Four years later in 1942, Newham crossed for 5 tries in a mid-week match against the Balmain Tigers that decided the minor-premiership. His five try record in this game was only equaled in 2002 by Nigel Vagana. Canterbury won the match 26-20 and went on to win the 1942 Premiership, beating the St. George Dragons 11–9 in the grand final.

The war years interrupted his Canterbury-Bankstown career. In 1946 he returned to Captain-Coach the Cowra league team and in 1947 he played in Queensland.

In 1948, Newham briefly returned to Canterbury as a 34-year-old.

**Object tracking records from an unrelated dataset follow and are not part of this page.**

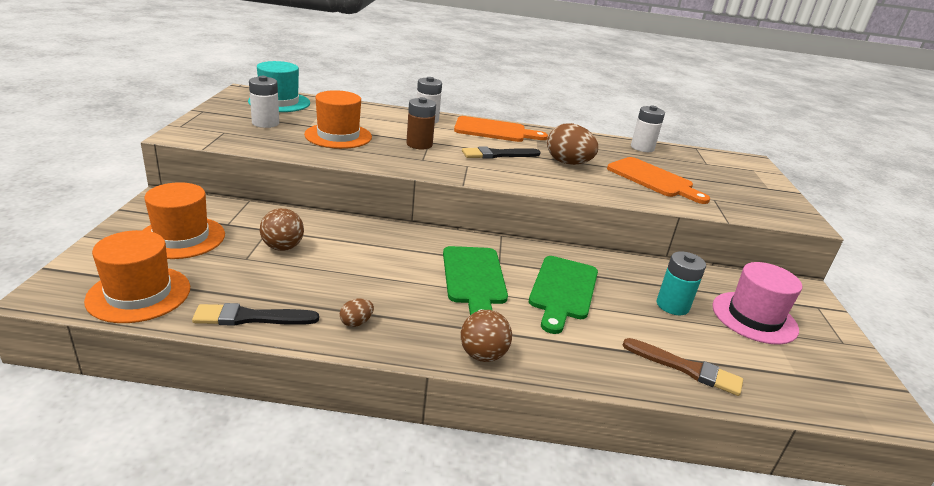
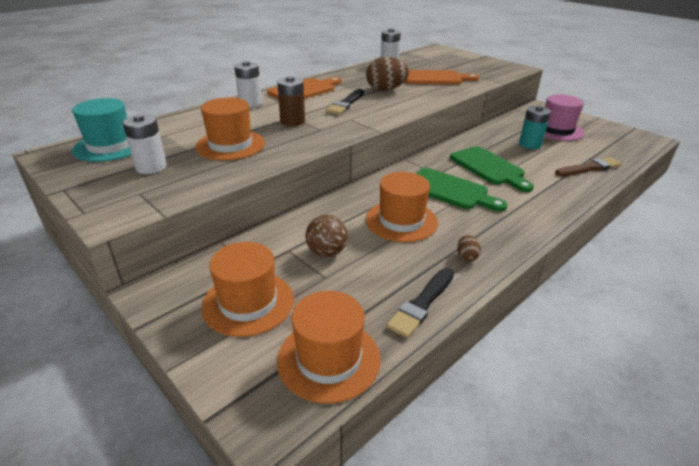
camera: 45 degrees left, 5 degrees up
brown ball [461,310,512,362] -> none
none -> orange hat [366,172,438,242]

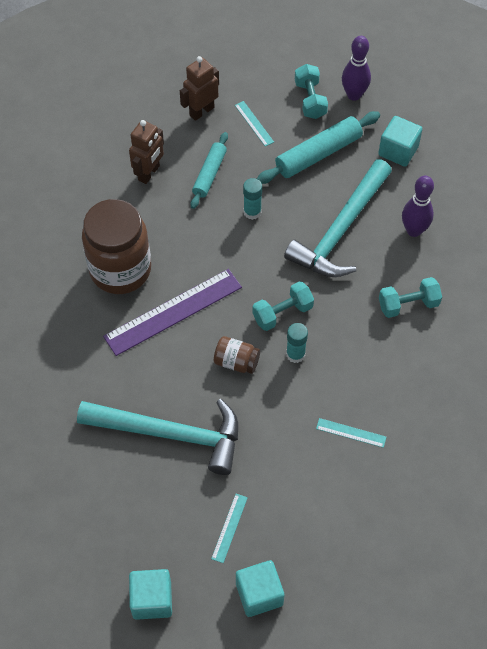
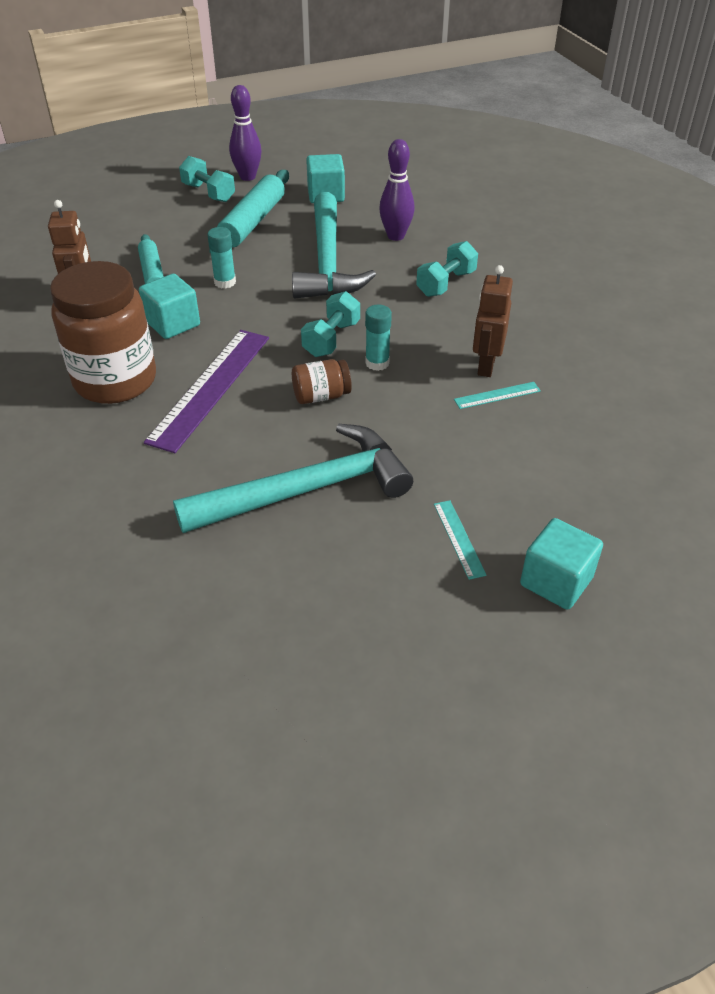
camera: 35 degrees left, 15 degrees down
turquoise cube [129,569,172,620] -> turquoise cube moved to [139,274,200,339]
brown robot [180,56,219,121] -> brown robot moved to [473,265,513,377]
turquoise ruler [235,101,274,146] -> none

He played half of the season with Canterbury before a hip injury forced him to retire as a player.

==War service==

Newham joined the RAAF as a paratrooper and traveled to club games during the 1942 season while stationed in Newcastle before leaving for active duty overseas, as a gunner. After returning to Australia, he was again playing for Cowra in 1946 when he was again selected to play for the New South Wales rugby league team and ultimately went on to play Great Britain in the 1946 Ashes series.

==Representative career==

Newham represented New South Wales in 1941 but had to wait until after the War to represent Australia. When he was selected for the Kangaroos at 32 years of age, he became the oldest ever player to make his Test debut. He played two Tests for the Australian national side in 1946.

==Accolades==
Edgar Newham is recognised as Bulldogs player No. 58.

In 2004 Edgard Newham was named on the wing for the Berries to Bulldogs 70 year Team of Champions.

In 2007 he was inducted into the Bulldogs Hall of Fame (Ring of Champions).